═══ Input data
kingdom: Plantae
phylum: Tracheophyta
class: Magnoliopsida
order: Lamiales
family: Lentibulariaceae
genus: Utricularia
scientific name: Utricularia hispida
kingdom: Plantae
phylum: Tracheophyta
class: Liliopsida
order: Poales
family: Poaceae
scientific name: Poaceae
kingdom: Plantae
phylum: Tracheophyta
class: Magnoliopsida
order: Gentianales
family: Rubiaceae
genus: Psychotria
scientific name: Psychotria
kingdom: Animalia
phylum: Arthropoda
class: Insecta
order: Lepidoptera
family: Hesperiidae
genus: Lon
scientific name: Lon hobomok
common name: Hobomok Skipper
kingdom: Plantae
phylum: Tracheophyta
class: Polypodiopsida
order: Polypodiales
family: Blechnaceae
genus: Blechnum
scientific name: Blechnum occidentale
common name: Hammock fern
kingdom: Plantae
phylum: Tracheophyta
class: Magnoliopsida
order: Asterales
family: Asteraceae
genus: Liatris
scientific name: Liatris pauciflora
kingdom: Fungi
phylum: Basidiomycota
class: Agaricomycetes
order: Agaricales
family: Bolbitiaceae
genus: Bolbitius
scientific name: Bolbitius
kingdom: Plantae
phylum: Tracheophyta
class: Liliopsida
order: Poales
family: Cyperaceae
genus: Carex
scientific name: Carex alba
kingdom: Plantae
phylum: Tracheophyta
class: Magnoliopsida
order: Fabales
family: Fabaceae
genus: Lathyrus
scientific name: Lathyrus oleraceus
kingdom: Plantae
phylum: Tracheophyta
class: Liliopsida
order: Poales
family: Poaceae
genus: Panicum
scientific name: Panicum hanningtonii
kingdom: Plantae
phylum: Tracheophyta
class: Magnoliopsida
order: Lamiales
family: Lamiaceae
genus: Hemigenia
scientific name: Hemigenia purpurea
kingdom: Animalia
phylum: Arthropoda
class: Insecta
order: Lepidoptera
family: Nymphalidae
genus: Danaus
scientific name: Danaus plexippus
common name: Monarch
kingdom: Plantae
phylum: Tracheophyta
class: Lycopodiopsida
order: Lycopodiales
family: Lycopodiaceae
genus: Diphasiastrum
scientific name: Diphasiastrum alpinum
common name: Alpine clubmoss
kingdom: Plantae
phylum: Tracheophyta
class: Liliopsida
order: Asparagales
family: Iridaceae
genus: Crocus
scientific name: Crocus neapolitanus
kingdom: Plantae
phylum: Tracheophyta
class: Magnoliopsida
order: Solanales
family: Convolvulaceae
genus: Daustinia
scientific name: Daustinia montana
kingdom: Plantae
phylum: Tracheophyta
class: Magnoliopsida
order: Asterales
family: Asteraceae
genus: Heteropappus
══════
Print all of the lines above again, word for word and without any changes.

Final answer:
kingdom: Plantae
phylum: Tracheophyta
class: Magnoliopsida
order: Lamiales
family: Lentibulariaceae
genus: Utricularia
scientific name: Utricularia hispida
kingdom: Plantae
phylum: Tracheophyta
class: Liliopsida
order: Poales
family: Poaceae
scientific name: Poaceae
kingdom: Plantae
phylum: Tracheophyta
class: Magnoliopsida
order: Gentianales
family: Rubiaceae
genus: Psychotria
scientific name: Psychotria
kingdom: Animalia
phylum: Arthropoda
class: Insecta
order: Lepidoptera
family: Hesperiidae
genus: Lon
scientific name: Lon hobomok
common name: Hobomok Skipper
kingdom: Plantae
phylum: Tracheophyta
class: Polypodiopsida
order: Polypodiales
family: Blechnaceae
genus: Blechnum
scientific name: Blechnum occidentale
common name: Hammock fern
kingdom: Plantae
phylum: Tracheophyta
class: Magnoliopsida
order: Asterales
family: Asteraceae
genus: Liatris
scientific name: Liatris pauciflora
kingdom: Fungi
phylum: Basidiomycota
class: Agaricomycetes
order: Agaricales
family: Bolbitiaceae
genus: Bolbitius
scientific name: Bolbitius
kingdom: Plantae
phylum: Tracheophyta
class: Liliopsida
order: Poales
family: Cyperaceae
genus: Carex
scientific name: Carex alba
kingdom: Plantae
phylum: Tracheophyta
class: Magnoliopsida
order: Fabales
family: Fabaceae
genus: Lathyrus
scientific name: Lathyrus oleraceus
kingdom: Plantae
phylum: Tracheophyta
class: Liliopsida
order: Poales
family: Poaceae
genus: Panicum
scientific name: Panicum hanningtonii
kingdom: Plantae
phylum: Tracheophyta
class: Magnoliopsida
order: Lamiales
family: Lamiaceae
genus: Hemigenia
scientific name: Hemigenia purpurea
kingdom: Animalia
phylum: Arthropoda
class: Insecta
order: Lepidoptera
family: Nymphalidae
genus: Danaus
scientific name: Danaus plexippus
common name: Monarch
kingdom: Plantae
phylum: Tracheophyta
class: Lycopodiopsida
order: Lycopodiales
family: Lycopodiaceae
genus: Diphasiastrum
scientific name: Diphasiastrum alpinum
common name: Alpine clubmoss
kingdom: Plantae
phylum: Tracheophyta
class: Liliopsida
order: Asparagales
family: Iridaceae
genus: Crocus
scientific name: Crocus neapolitanus
kingdom: Plantae
phylum: Tracheophyta
class: Magnoliopsida
order: Solanales
family: Convolvulaceae
genus: Daustinia
scientific name: Daustinia montana
kingdom: Plantae
phylum: Tracheophyta
class: Magnoliopsida
order: Asterales
family: Asteraceae
genus: Heteropappus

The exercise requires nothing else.